Felix Muñoz, director de seguridad de la multinacional Entelgy y experto en inteligencia y ciberseguridad da los siguientes consejos:

  1. Cada vez que entre a una página web donde va a dejar sus datos personales revise muy bien en dónde está, que la URL comience con https://... y se vea la imagen de un candado cerrado, lo que le indica que el contenido es cifrado y que está certificada.
  2. Tener usuarios y contraseñas diferentes en todas las plataformas, ¿complicado? Sí, pero necesario. Y por favor olvídese de los clichés: fechas importantes, nombres de familiares cercanos o la dirección de la casa. Son las más fáciles de detectar. Recuerde no es lo mismo la clave de su Facebook a la de su usuario virtual en el banco donde tiene su dinero.

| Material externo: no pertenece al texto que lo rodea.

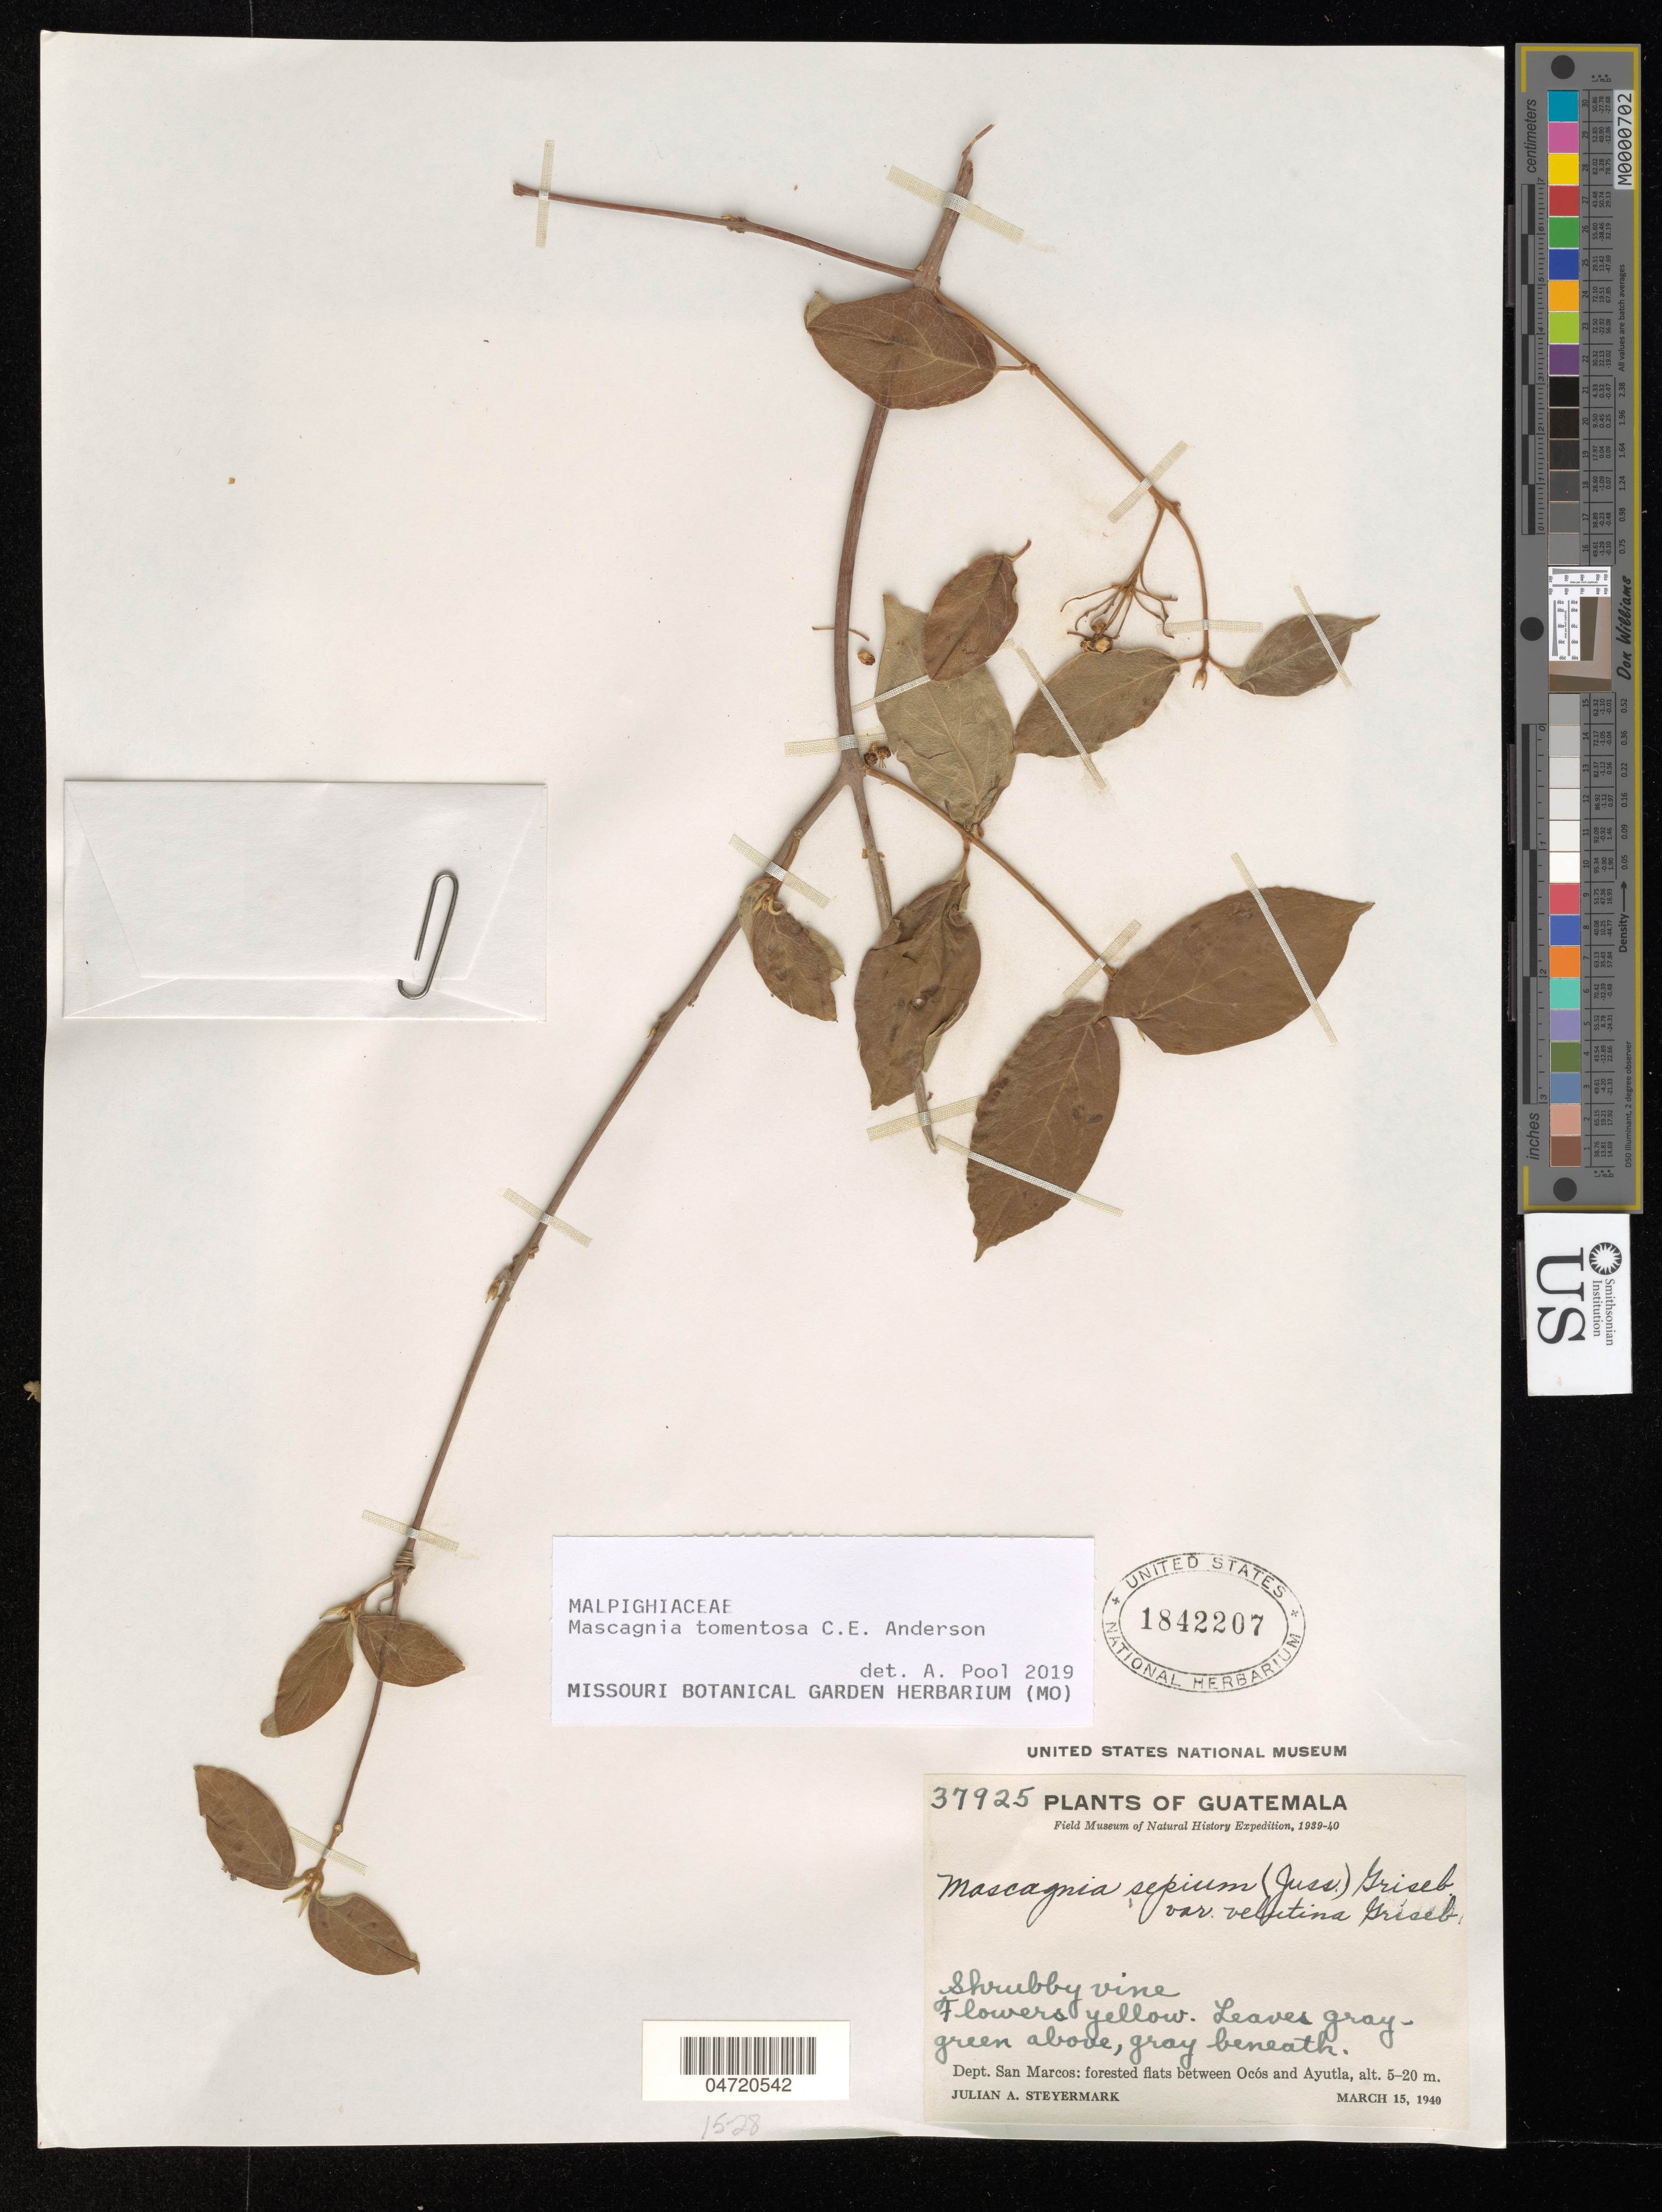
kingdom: Plantae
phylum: Tracheophyta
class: Magnoliopsida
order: Malpighiales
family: Malpighiaceae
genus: Mascagnia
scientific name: Mascagnia tomentosa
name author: C.E. Anderson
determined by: Pool, A., (MO), Missouri Botanical Garden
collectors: J. Steyermark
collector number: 37925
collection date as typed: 15 Mar 1940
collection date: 1940-03-15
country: Guatemala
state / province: San Marcos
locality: Between Ocos and Ayutla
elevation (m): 5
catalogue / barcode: US 1842207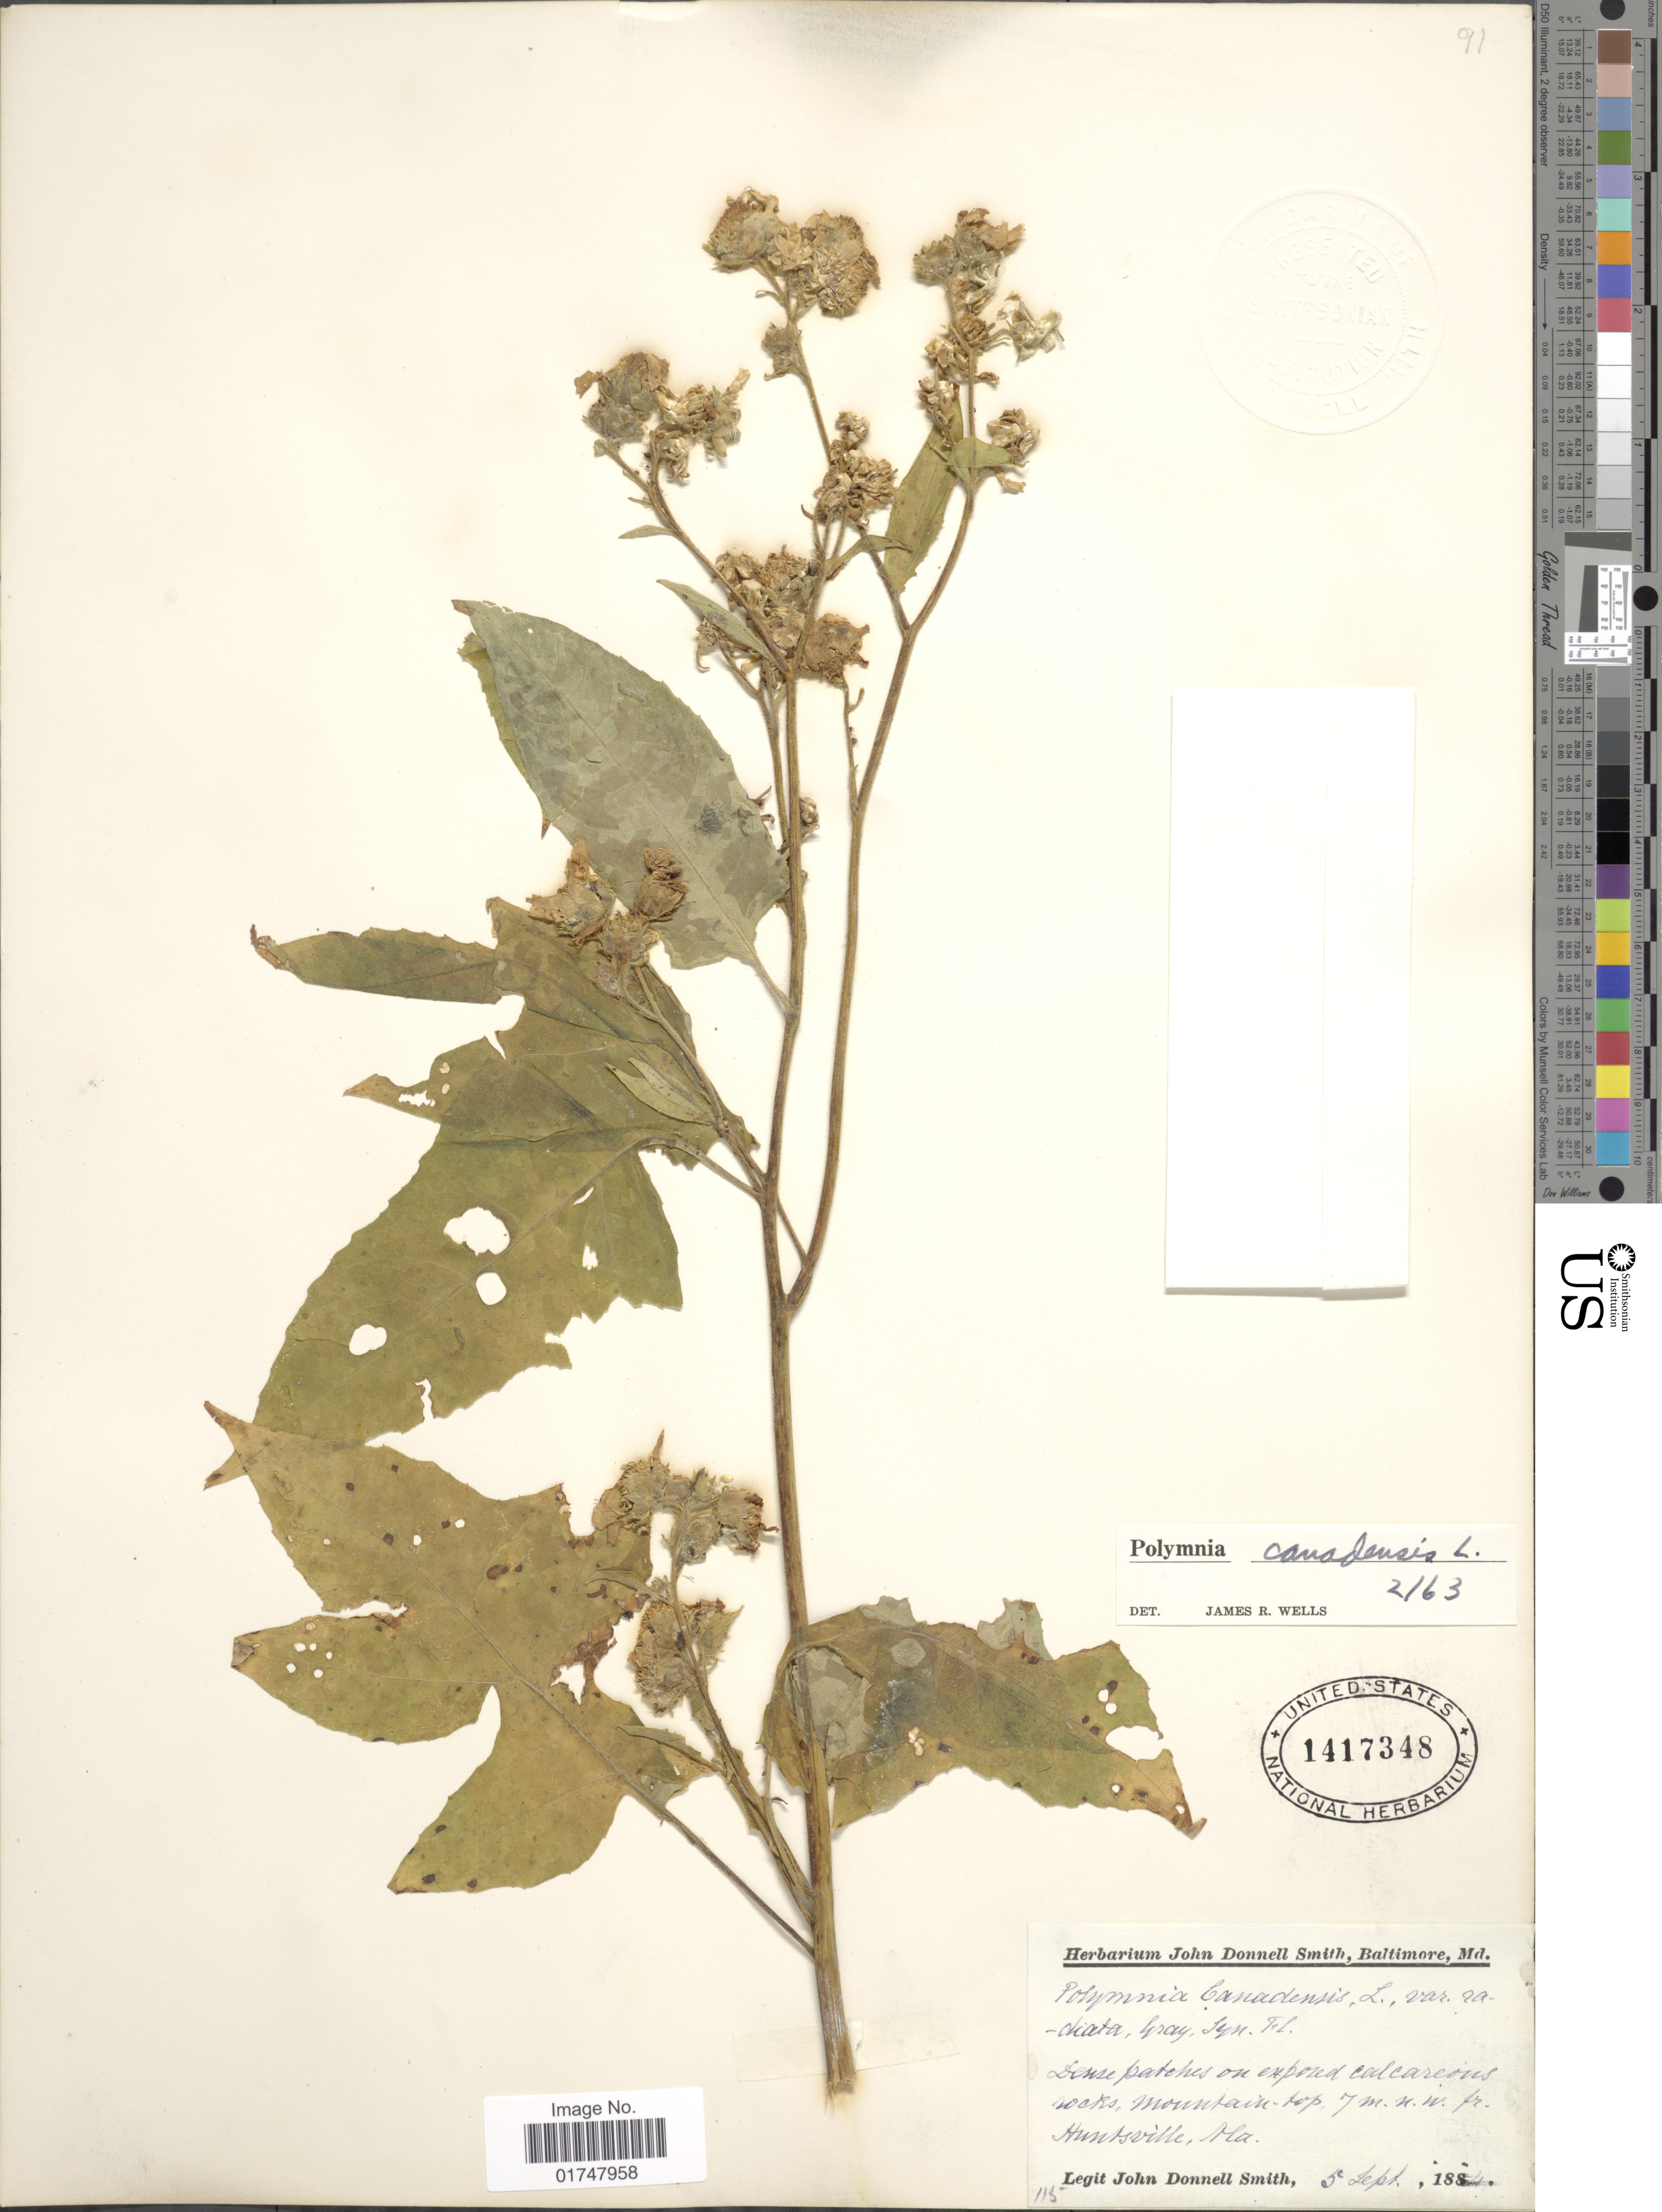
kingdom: Plantae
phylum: Tracheophyta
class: Magnoliopsida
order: Asterales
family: Asteraceae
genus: Polymnia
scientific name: Polymnia canadensis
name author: L.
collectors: J. Donnell Smith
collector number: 115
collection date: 1884-09-05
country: United States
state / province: Alabama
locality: Dense patches on exposed calcareous rocks, mountain top, 7 m. N. W. from Huntsville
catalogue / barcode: US 1417348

  3. Mantener siempre actualizado el antivirus, el software del equipo y/o el sistema operativo de su celular.
  4. Evitar la descarga y apertura de archivos o correos electrónicos sospechosos y activar la extensión de los mismos para identificar los que de forma engañosa acaban con el clásico ejecutable “.exe”. Es común que estos archivos vengan camuflados de la siguiente forma: “Libro.pdf.exe”. Fíjese en la ortografía.
  5. “De eso tan bueno no dan tanto”. Analizar bien cada correo que llegue y descartar abrirlo si detecta algo anómalo. Además limpie el historial de navegación regularmente para dificultar la monitorización de los sitios por los que navegamos.